Thursday, November 25, 2004
How does it happen? Painlessly, you change from the 6-year-old who admires the bigger kids who rule the skatepark to being that bigger kid to being the guy in the driver's seat of a Jeep Grand Cherokee yelling to your 6-year-old that you'll pick him up for dinner in an hour. The change happens so slowly that you don't even notice. Only after the change is complete do you see yourself as you are.
"This is not my beautiful house," etc.
That was me this summer, sitting in a smoking-banned dive bar in Portland, Maine, called the Free Street Taverna, watching Lady Kensington and the Beatlords. Let me first tell you that the Free Street used to be cool. Artists would wander over in the evenings after days in their studios trading drawings for beer. The best bands always played there despite the crappy sound and the small stage. And Pete -- the big Greek owner -- was popular with the ladies.
Those days passed years ago, and the Free Street Taverna quickly transformed from the good kind of dive bar to the toothless-clientele, aging-prostitute, bad kind of dive bar.
But a breath from the past was blowing through the place that night. I was there by a strange coincidence and so were many others from "the good old days." There hadn't been any fliers or write-ups for Lady Kensington, but everyone was glad they were accidentally there to witness a new band made of two local hipster staples, the Groovy Ghoulies and the Clown School Dropouts.
I knew everyone at the table except for one guy -- a music writer for NPR.
He pointed to a guy across the room.
"When I'm that age," he said, "I hope I'm at home putting the kids to bed. I hope I pour myself a cocktail and turn on the stereo. I don't want to be standing in some bar, trying to be cool."

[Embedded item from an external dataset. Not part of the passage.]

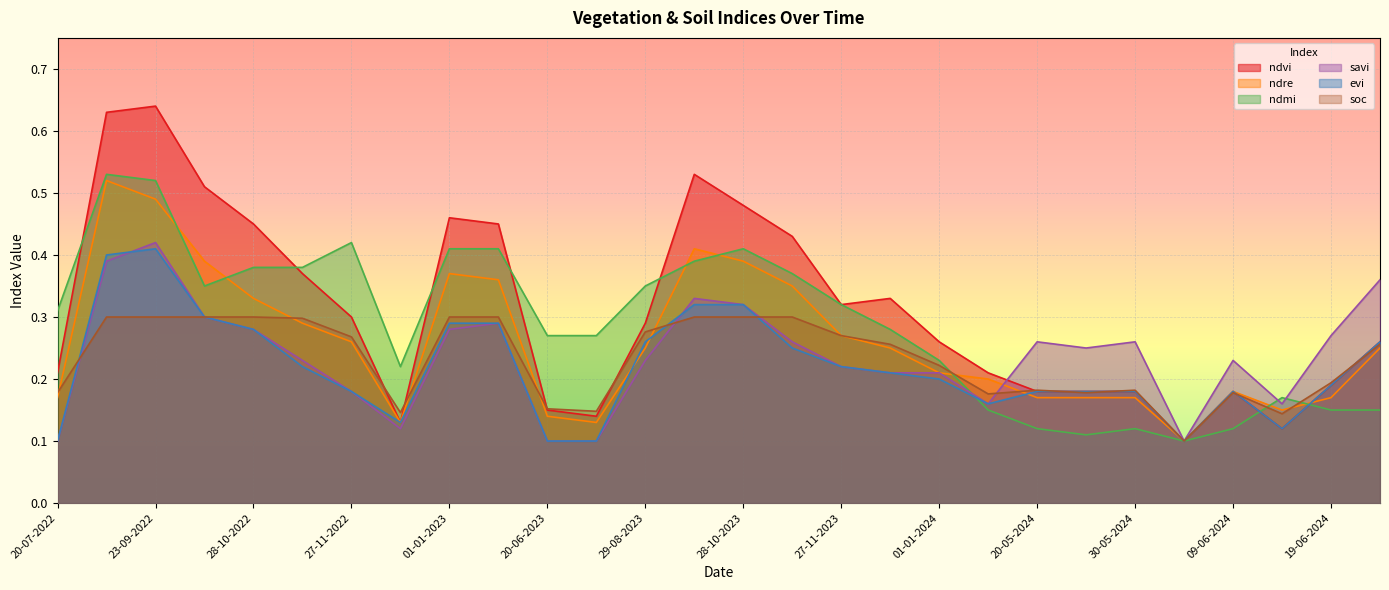

What is the spread (max minus min) of values at 12-11-2022?

0.2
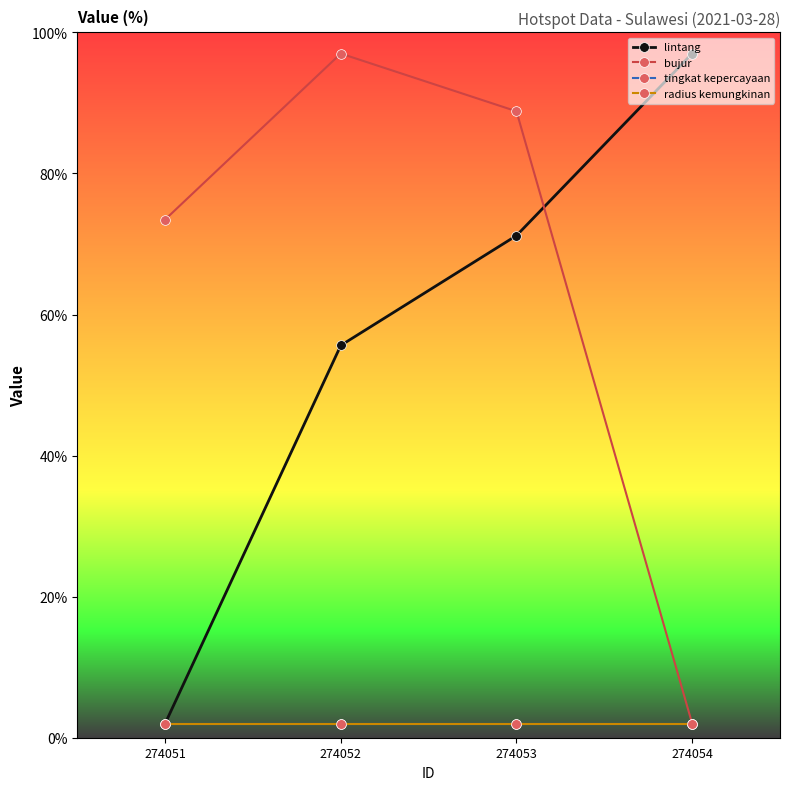

Which has a higher value, 274054 or 274051?

274054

I followed his finger across the room to a curly haired guy in a leather jacket. It was Jim. For as long as anyone could remember, he had hosted a weekly punk rock radio show where bands such as The Melvins would just drop in to say hello. He was hip. He defined hip.
"Do you know who that is?" I said. But the NPR writer had moved on already.
That was the first time the phrase "aging hipster" crossed my mind, but it wasn't the last.
I remember a Rolling Stone article about Bill Clinton. The reporter was pre-occupied with one question: Is Clinton cool? Cool never rubs off, the reporter said. If Clinton had been cool when he was young, then the residue of cool would still be on him. I don't remember the reporter's conclusion (though I think the answer was "no"), but I always remember that idea that cool leaves a mark that time and a tie can't erase.
Aging hipster revelation No. 2:
A citywide smoking ban has an effect I call "buffet nightlife." All the smokers gather outside, giving passers-by a glimpse of what's inside. So it was as I walked toward a group of thrift-store fashion and dark-rimmed glasses waiting for Southern Culture on the Skids to take the stage. These are my peeps, I thought. But as I walked in the door, I realized that because SCOTS has been around for years, like cans behind a bride's car, the band drags behind it a line of aging hipsters.
The band took the stage. Singer Mary Huff still had her gigantic beehive and her super cool clothes, but I spied a wattle dancing under her chin and the look of an old diner waitress on her face.
How did this happen? How did my world fill with aging hipsters? It must be the kind of shows I was going to, I decided.
My summer epiphany about aging hipsters, slipped away when I returned to Steamboat Springs. In Steamboat, there are only so many layers of cool because there are only so many people. In Steamboat, all the ages mingle and there is no "scene," because people just go where the action is, whether it's cool.
My thoughts about aging hipsters didn't return until this weekend as I watched the mosh pit at The Plagiarist show fill with business owners and otherwise quasi-respectable people in their 30s and 40s. They were grinning and bouncing into each other, and a cloud of hipness residue was rising above them. The show ended; everyone removed their earplugs and went home to their wives and children.
Aging hipsters, I thought to myself. Isn't it interesting I keep finding myself among them?
Aging. Not that it's happening to me. It's just something I've started to notice.